I never thought you were taking a room you didn't know was needed for her safety. I would think that if she has mobility issues your doctor should have no problem with filling out the forms to be on the safe side. I do understand doctors can be difficult and it's easier said than done. If you made the reservation with it clearly noted that you had a medical reason I would hope that DCL wouldn't move you from the room, even without the forms, without contacting you first.

missyoh8
10-17-2007, 06:43 PM
Last year he was upset on the last night of the cruise because he says the cruise is the only place other than home where he feels "normal".

Wow! That is the most amazing thing I have ever heard about a cruise!

Good luck to all of you! I am sure your trips will be fantastic, because you have wonderful kids, who happen to have wonderfully fantastic parents!:love:

yndygo
10-17-2007, 08:30 PM
Forgive my stupidity, but what is a sticky and where is it? I am looking above but see nothing. :confused:

Thanks

The thread atinkerbellmom is referring to is found here:
http://www.disboards.com/showthread.php?t=1567951

:)
HTH

dragonflydreaming
10-18-2007, 08:15 AM
The thread atinkerbellmom is referring to is found here:
http://www.disboards.com/showthread.php?t=1567951

:)
HTH

Thanks :thumbsup2

mazz1
10-18-2007, 09:53 AM
this is the response i received to an email sent to dreams unlimited about catering for children with special needs in the kids clubs whilst onboard the cruise ships




First let me assure you that Disney Cruise Line is very good at meeting the needs of everyone who sails and would never discriminate against your children and their needs. The Counselors with the Children’s Programs are very effective at meeting your needs if they understand upfront what those are.

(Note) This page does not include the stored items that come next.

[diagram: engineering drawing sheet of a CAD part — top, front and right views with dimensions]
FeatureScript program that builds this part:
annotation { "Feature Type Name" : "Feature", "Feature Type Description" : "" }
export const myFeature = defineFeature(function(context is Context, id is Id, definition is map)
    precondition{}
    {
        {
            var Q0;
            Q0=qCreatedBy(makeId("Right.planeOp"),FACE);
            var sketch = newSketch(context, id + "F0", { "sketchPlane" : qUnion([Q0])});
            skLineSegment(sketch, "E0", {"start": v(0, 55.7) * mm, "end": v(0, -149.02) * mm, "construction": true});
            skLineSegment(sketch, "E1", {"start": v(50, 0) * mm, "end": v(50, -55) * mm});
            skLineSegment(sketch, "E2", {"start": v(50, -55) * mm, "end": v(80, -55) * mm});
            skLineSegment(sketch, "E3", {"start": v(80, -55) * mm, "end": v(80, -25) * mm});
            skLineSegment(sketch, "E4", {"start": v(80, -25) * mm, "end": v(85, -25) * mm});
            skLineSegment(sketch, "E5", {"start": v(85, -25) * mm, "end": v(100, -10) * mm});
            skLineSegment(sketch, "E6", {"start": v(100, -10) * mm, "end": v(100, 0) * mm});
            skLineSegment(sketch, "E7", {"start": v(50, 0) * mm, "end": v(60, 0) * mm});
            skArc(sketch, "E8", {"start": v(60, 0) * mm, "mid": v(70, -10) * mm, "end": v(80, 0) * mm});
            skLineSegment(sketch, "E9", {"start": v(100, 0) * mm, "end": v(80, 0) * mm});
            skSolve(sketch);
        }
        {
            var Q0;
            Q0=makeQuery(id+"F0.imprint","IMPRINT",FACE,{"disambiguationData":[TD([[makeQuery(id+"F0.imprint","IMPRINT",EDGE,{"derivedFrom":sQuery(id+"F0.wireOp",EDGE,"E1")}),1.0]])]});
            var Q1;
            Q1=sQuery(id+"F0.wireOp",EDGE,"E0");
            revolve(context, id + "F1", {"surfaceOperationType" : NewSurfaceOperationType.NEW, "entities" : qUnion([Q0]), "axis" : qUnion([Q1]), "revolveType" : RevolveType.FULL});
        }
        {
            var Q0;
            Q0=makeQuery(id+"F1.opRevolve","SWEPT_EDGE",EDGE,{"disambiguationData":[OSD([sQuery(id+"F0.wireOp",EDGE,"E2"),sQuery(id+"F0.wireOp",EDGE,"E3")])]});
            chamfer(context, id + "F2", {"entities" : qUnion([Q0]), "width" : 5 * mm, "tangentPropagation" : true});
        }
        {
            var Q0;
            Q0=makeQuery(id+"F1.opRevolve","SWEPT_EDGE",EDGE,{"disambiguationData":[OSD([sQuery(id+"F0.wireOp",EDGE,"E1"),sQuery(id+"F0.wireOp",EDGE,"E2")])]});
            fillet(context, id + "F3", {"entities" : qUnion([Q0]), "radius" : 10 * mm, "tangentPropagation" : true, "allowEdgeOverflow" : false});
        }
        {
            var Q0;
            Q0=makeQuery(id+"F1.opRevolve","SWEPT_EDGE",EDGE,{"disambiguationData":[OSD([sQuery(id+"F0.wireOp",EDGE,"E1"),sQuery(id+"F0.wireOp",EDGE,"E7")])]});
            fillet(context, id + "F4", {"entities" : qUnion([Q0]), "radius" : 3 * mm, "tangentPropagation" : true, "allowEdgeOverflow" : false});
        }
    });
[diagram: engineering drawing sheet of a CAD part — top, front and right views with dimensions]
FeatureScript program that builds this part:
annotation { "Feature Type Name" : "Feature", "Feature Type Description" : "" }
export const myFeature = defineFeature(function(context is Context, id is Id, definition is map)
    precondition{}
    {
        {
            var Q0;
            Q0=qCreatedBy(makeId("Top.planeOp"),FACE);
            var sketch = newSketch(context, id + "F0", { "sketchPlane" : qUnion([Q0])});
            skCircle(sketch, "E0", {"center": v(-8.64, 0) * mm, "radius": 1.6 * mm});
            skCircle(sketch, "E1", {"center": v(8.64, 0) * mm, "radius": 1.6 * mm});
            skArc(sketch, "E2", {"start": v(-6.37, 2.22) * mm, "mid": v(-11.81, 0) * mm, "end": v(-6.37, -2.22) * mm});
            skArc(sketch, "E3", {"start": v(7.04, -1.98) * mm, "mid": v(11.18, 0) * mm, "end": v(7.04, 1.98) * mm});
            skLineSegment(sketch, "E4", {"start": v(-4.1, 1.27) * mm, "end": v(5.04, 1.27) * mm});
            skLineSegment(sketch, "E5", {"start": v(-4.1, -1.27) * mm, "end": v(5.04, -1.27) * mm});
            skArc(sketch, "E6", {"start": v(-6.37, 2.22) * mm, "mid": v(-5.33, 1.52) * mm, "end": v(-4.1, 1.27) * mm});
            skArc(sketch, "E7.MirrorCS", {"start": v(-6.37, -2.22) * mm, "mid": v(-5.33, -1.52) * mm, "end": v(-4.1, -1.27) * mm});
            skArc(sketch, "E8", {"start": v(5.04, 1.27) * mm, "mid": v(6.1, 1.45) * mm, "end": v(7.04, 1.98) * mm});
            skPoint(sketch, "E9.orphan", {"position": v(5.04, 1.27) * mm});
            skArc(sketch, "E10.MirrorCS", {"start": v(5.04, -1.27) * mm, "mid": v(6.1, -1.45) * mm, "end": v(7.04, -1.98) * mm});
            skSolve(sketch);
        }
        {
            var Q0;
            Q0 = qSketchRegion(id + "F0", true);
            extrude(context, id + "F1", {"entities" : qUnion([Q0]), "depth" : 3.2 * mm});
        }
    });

None of the activities in these programs are mandatory and you will be able to pick and chose the activities you feel are best for your children. You will also be provided with a beeper so the Counselors can contact you whenever your children would like to leave the program and you can specify they are not to be allowed to check themselves out without your permission.



With that said, we can certainly provide DCL with this information upfront but there is no guarantee the information will get to the individual Counselors on this sailing. The best way to guarantee their needs are met is to meet with the Counselors once you are onboard, they do encourage this with all parents. This way, you will be able to communicate your children’s needs and feel confident these needs are met.


Please let e know if you have any additional questions.